• [Your objective] Restate the data below word for word, omitting pictures.

• [Provided material]
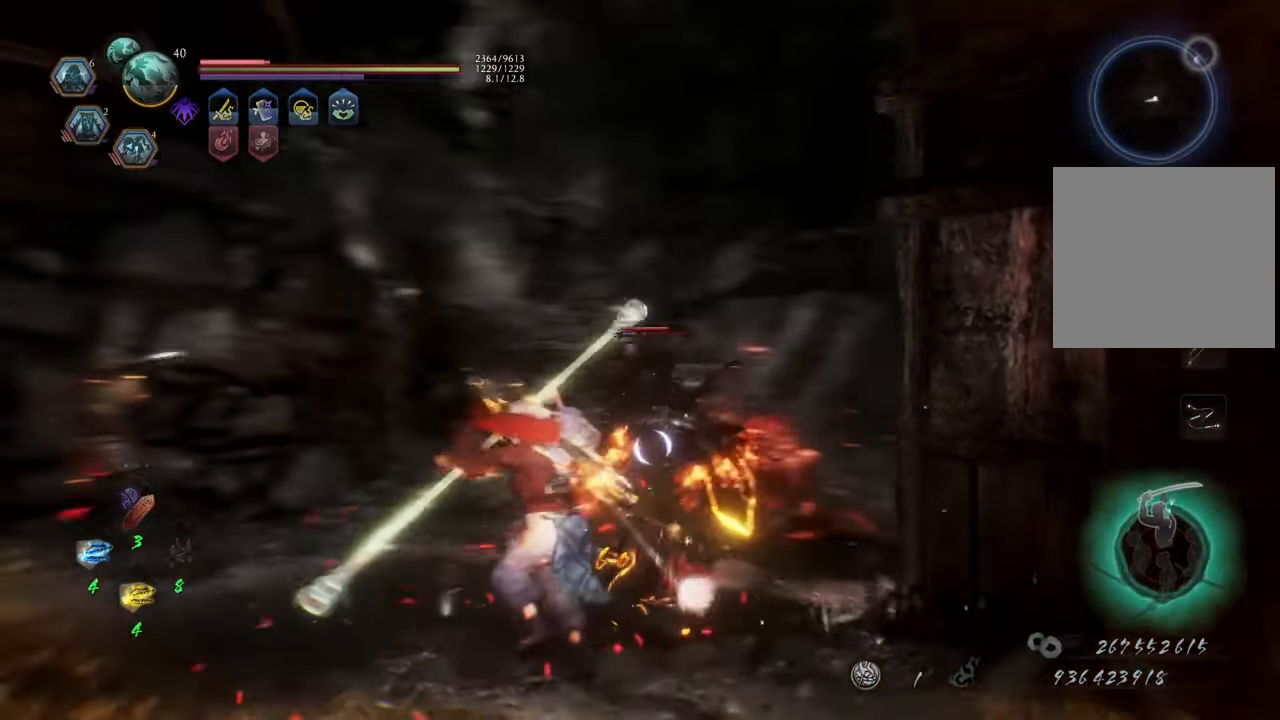
{"buttons": ["Y", "L1"], "left_stick": "center", "right_stick": "center", "events": [[83, "left_stick", "center"]]}
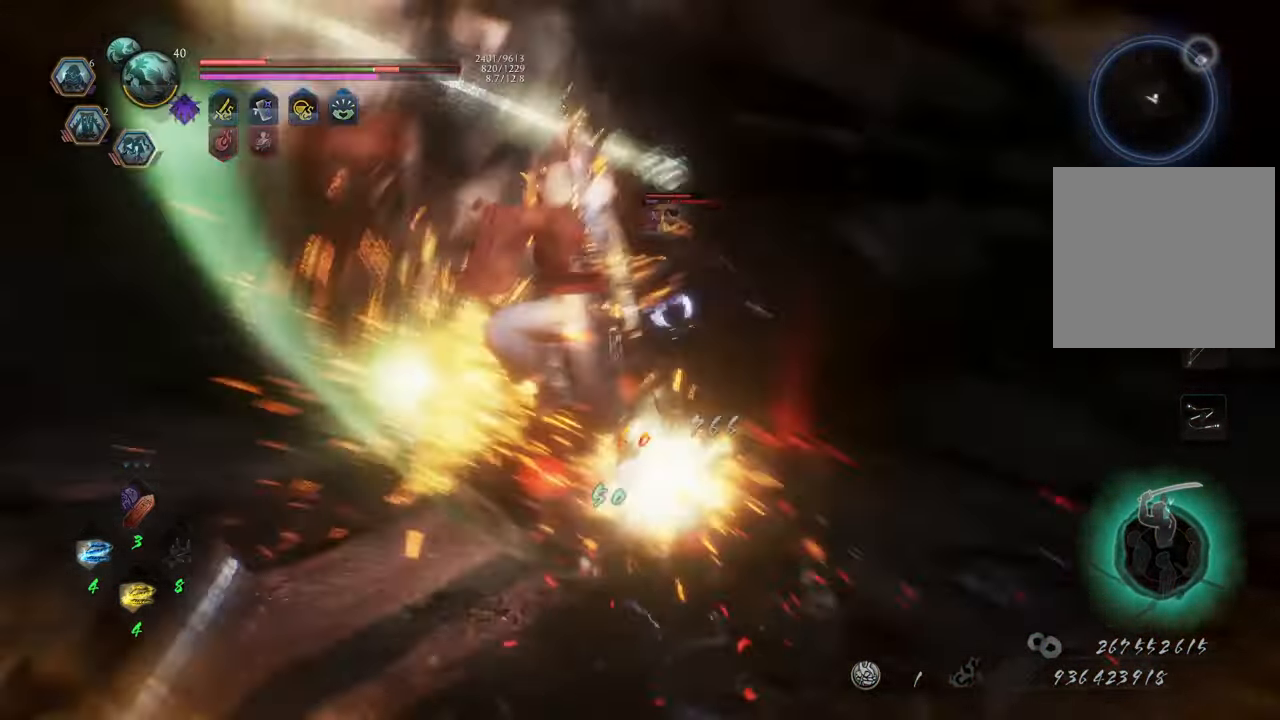
{"buttons": ["Y", "L1"], "left_stick": "center", "right_stick": "center", "events": []}
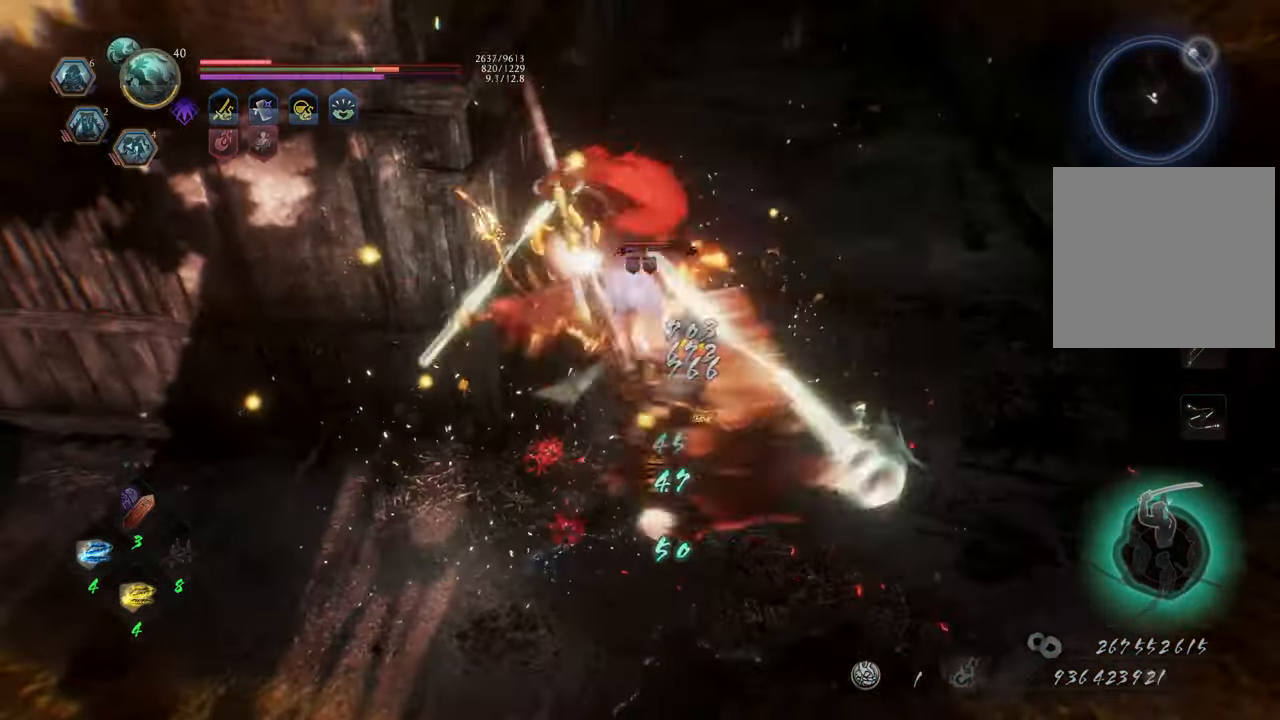
{"buttons": ["Y", "L1"], "left_stick": "center", "right_stick": "center", "events": []}
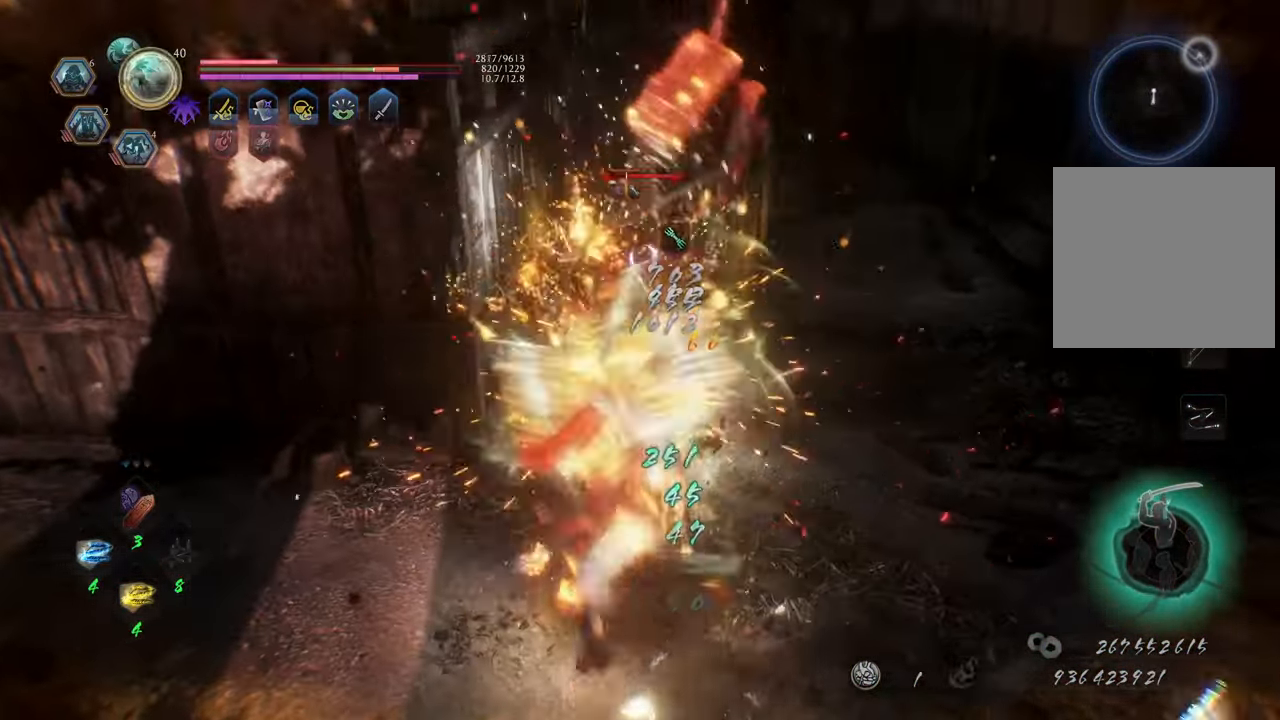
{"buttons": ["Y", "L1"], "left_stick": "center", "right_stick": "center", "events": []}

• [Problem solution]
{"buttons": ["Y", "L1"], "left_stick": "center", "right_stick": "center", "events": [[83, "left_stick", "center"]]}
{"buttons": ["Y", "L1"], "left_stick": "center", "right_stick": "center", "events": []}
{"buttons": ["Y", "L1"], "left_stick": "center", "right_stick": "center", "events": []}
{"buttons": ["Y", "L1"], "left_stick": "center", "right_stick": "center", "events": []}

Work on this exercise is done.